No exception to the philosophical statement can be taken, but giving it full application to the statute, we think it does not at all follow that an alien who has twice offended is not subject to deportation. It appears that the court was bearing too heavily upon what service of the sentences means to the convict. If the deportation was based upon the suffering the sentenced one must endure, then we would readily concede that in the service of cumulative sentences deportation would be based upon a fiction. But, as we have already said, the basis for the deportation is the alien's infraction of our laws.
Illustrations are given in the Mignozzi case of possible single offenses under the narcotic laws and counterfeit laws, which may result in multiple convictions of crimes and consequent sentences which would subject the guilty one to deportation. But these, in our opinion, do no more than to impose upon the trial judge an additional element for consideration in his tremendous responsibility of measuring justly due penalties.
Judge Sibley in Opolich v. Fluckey, D.C., 47 F.2d 950, expresses his opinion on the point under consideration to the effect that concurring sentences pronounced for several related crimes closely connected in time as to their commission should be considered as one sentence. He interprets the purpose of the statute as one to rid the country of aliens who are habitual criminals. He says: "Technically he [the convict] committed four crimes, notwithstanding they were connected together and apparently in the same scheme of counterfeiting." The plurality of the pronouncement of sentences, each the same and all running concurrently, he deducts, is not proof of habitual criminality, and, therefore, such cases are not within the statute. The conclusion reached by this eminent jurist certainly presents difficulties: By what formula shall the permissible lapse of time between crimes be measured? How closely must the crimes be related to each other? Must they derive from the same impulse? Do separate crimes of different natures committed to clear the way for a main objective come within the conclusion? The statute answers none of these obtruding questions.

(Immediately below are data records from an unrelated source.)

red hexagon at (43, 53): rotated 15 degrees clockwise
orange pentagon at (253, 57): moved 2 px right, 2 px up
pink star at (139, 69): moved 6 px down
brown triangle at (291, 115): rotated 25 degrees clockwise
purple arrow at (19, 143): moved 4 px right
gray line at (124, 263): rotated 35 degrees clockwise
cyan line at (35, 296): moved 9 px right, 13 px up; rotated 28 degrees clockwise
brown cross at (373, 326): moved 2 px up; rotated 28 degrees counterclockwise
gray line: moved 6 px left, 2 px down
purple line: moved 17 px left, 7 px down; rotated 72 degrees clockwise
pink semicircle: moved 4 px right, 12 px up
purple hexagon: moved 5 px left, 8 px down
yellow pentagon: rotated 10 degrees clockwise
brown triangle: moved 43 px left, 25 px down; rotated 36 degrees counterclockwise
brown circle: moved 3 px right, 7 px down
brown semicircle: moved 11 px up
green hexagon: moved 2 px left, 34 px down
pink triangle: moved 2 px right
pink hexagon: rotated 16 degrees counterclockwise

It cannot be doubted that Congress desired to end our hospitality to aliens of criminal tendency, and supplementary to our penal laws, it notified them that they must obey our laws or be put out. In our opinion there is no harsh injustice involved that justifies a judicial search for a limitation of the plainly expressed scope of the statute. Within five years of entry, one base act of the alien ends his permissive stay; after five years two base acts ends it.

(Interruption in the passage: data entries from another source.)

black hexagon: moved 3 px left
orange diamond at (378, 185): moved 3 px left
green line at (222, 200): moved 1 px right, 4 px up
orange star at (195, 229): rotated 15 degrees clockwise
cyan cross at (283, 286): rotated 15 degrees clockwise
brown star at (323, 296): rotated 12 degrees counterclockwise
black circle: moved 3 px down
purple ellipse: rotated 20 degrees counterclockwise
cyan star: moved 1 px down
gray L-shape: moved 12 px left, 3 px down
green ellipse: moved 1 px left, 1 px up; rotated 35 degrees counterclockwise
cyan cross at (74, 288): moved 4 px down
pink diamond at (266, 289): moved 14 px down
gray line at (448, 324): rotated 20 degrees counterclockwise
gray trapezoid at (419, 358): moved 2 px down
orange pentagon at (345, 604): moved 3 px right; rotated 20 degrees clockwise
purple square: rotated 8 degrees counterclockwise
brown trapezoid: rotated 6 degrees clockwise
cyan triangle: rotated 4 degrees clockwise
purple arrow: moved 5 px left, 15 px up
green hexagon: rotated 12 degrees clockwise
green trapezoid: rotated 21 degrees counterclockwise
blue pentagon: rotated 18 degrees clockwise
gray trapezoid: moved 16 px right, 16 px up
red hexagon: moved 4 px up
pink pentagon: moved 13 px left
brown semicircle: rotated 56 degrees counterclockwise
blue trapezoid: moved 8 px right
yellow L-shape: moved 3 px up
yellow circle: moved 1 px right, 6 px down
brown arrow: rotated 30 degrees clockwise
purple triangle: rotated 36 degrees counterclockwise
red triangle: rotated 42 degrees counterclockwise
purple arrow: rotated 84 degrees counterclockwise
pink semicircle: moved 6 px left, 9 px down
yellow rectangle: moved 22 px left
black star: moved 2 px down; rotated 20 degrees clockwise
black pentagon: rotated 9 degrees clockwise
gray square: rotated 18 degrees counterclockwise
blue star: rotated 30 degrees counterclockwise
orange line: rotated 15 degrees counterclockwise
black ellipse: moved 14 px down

Tassari v. Schmucker, 4 Cir., 53 F.2d 570, and Clark v. Orabona, 1 Cir., 59 F.2d 187, are in accord with our view. The latter case fully analyzes the Nishimoto and Mignozzi cases and follows the former.
Affirmed.
I have serious doubts whether Congress intended the deportation statute to apply to a case like this. I concur in the affirmance only for the reason that this court, in Nishimoto v. Nagle, 9 Cir., 44 F.2d 304, has already decided the point, and should, until higher authority has spoken, follow that decision.